It seems that thousands of British Airways Executive Club accounts are being audited today. Lots of people are reporting that when they try to log into their account today they’re getting the following error message:
We are not able to recognise the membership number that you have supplied. Please check and re-enter.
In these instances, you’re able to log into your account after resetting your password, whereby they email you a link that allows you to log into your account.
However, when you log into your account you’ll notice that all of your Avios have been removed, and you have a zero balance.
Under the “My recent transactions” section, you’ll see a “transaction” which removed all of the Avios in your account, with the description “Ex-Gratia.”
Now, while I’m no Latin expert, it’s my understanding that ex-gratia means:
(especially with reference to the paying of money) done from a sense of moral obligation rather than because of any legal requirement.
Alrighty then!
Bottom line
I wouldn’t panic and would just let this play out. There’s a FlyerTalk thread with dozens of similar reports. Those that have phoned Executive Club have simply been told that their accounts are being audited. I’m guessing it’s just a widespread glitch, given how many cases we’ve seen of accounts being hacked lately.

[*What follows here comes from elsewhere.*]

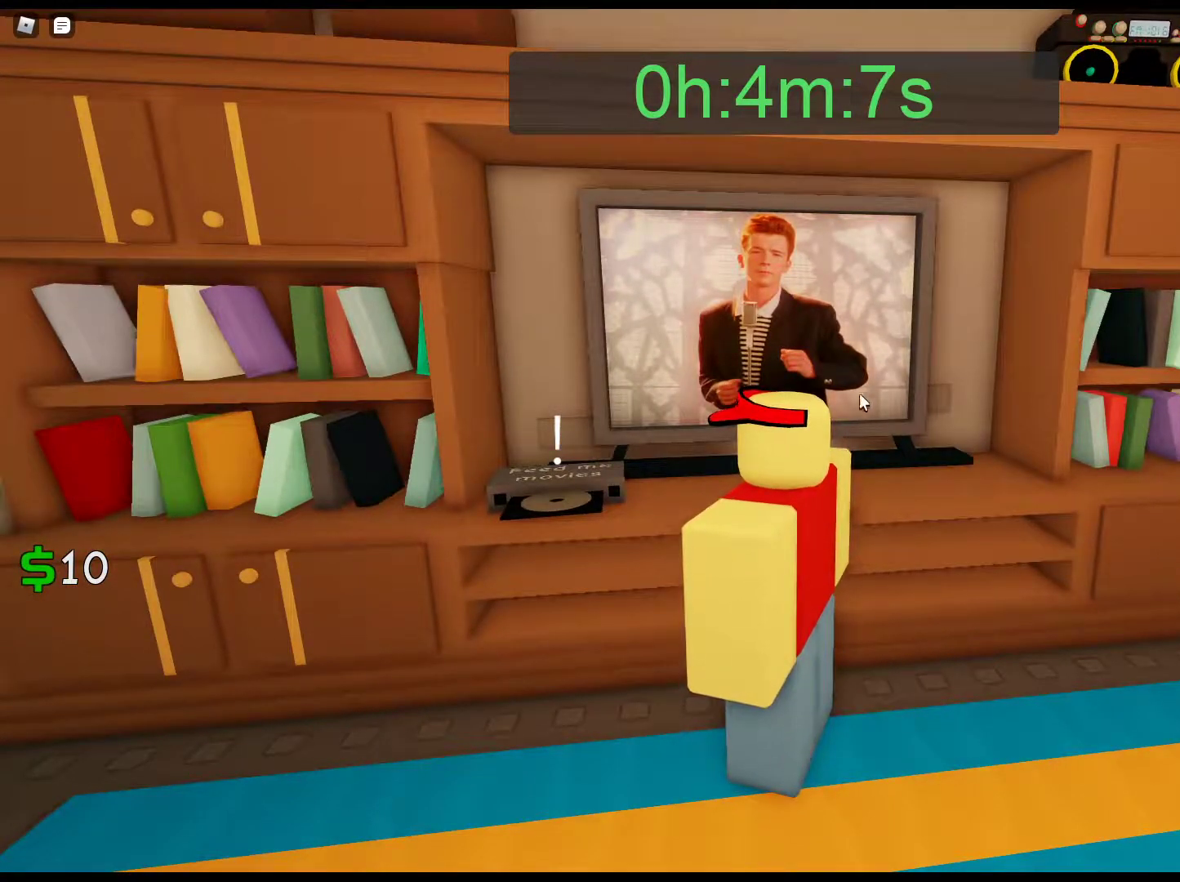
{"keys": [], "mouse": [], "events": []}
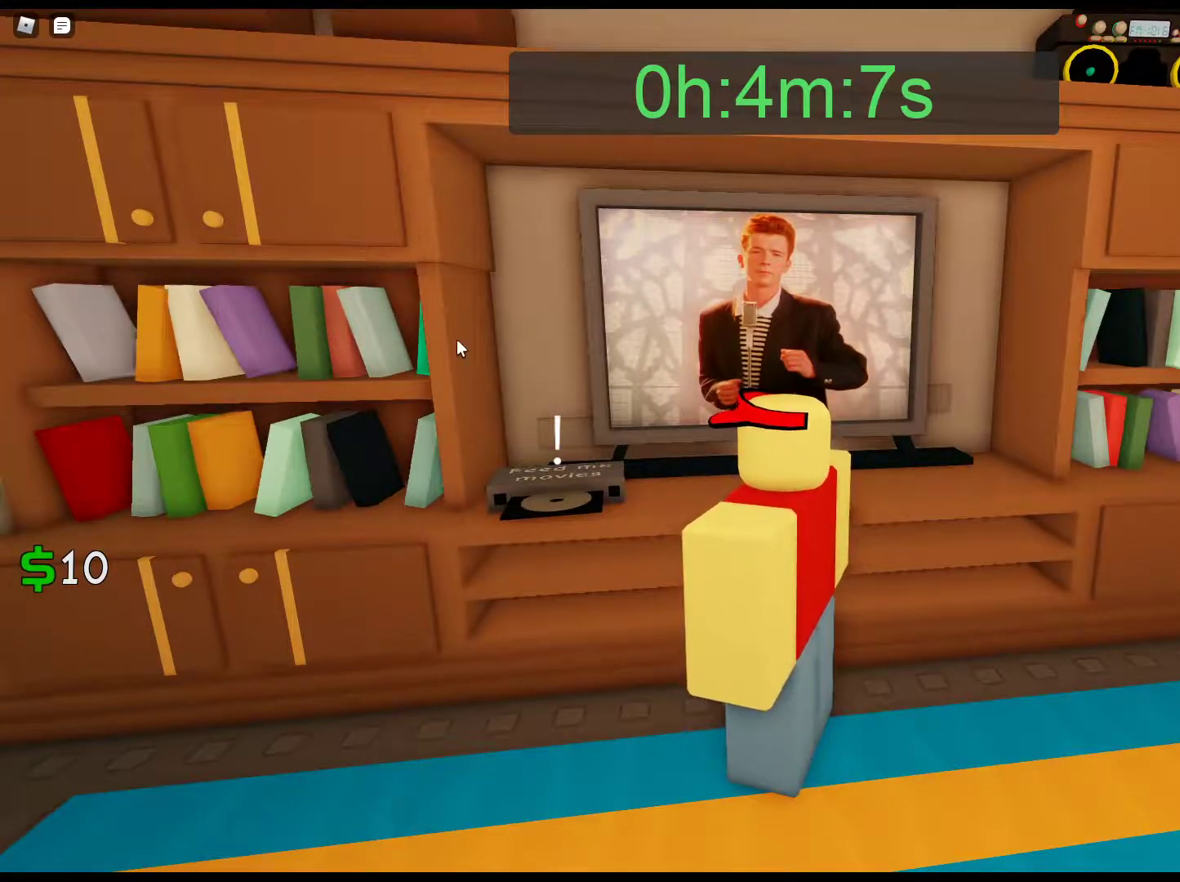
{"keys": [], "mouse": [], "events": []}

So I’d suggest just letting this play out, since I’m sure it will solve itself.
Is your British Airways Executive Club account experiencing this problem?

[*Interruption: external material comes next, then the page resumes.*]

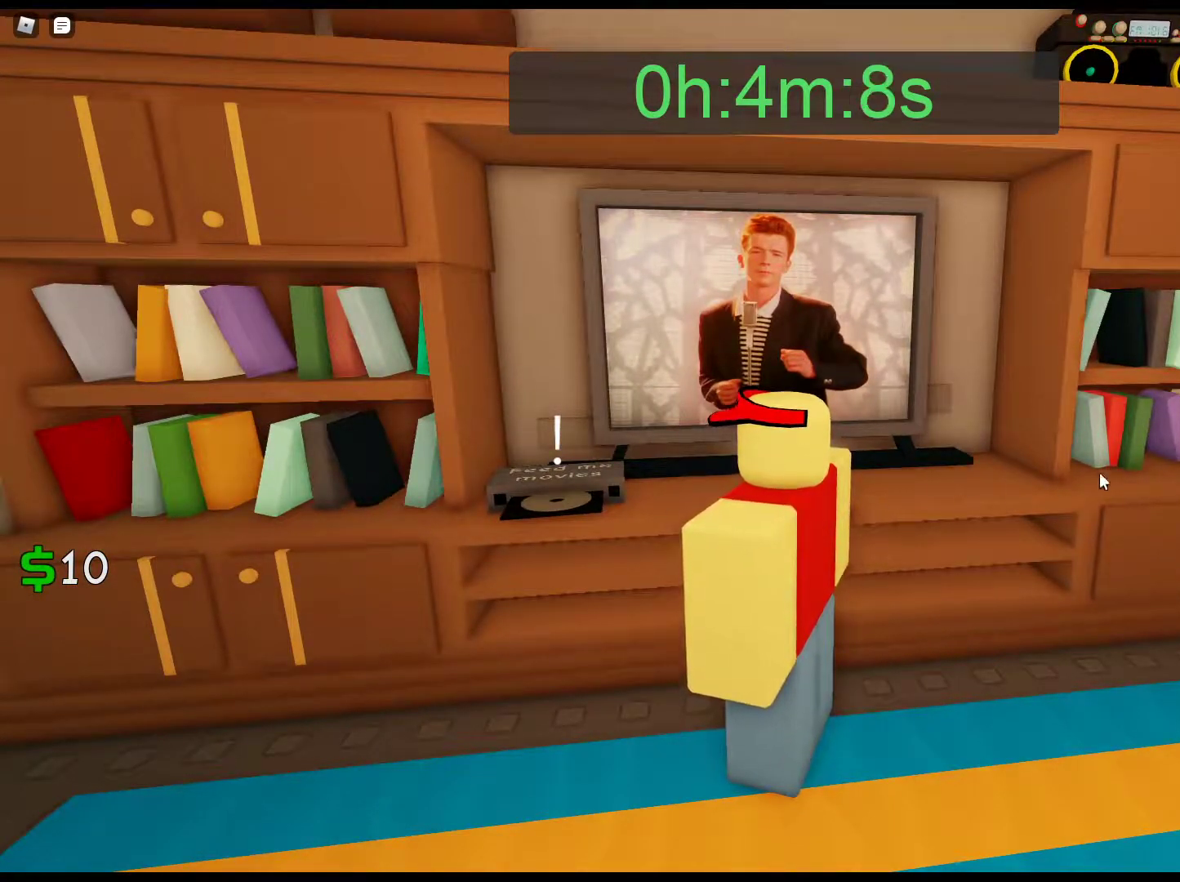
{"keys": [], "mouse": [], "events": []}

I just did an update in AwardWallet and my account is zeroed out. The transaction from yesterday (1/2/2017) called "Redemption" is for the amount equal to my total points. No other info. Any ideas?
Is there a working reservations #? They all seem to be down
Avios restored this afternoon, and an email received from BA a couple of hours later.
Still little information from BA though, which to me means they aren't really sure what happened... I'm still curious on the evidence used to find the compromised accounts, or if it was more blanket coverage reaction to an unknown breach.
http://mobile.reuters.com/article/idUSKBN0MP0OE20150329?irpc=932
Article on Reuters about the breach.
Anyone think we'll be able to get some extra Avios as compensation for such a widespread glitch/error, causing stress and inconvenience?
@ TheTravelEconomist -- I highly doubt it, but you never know.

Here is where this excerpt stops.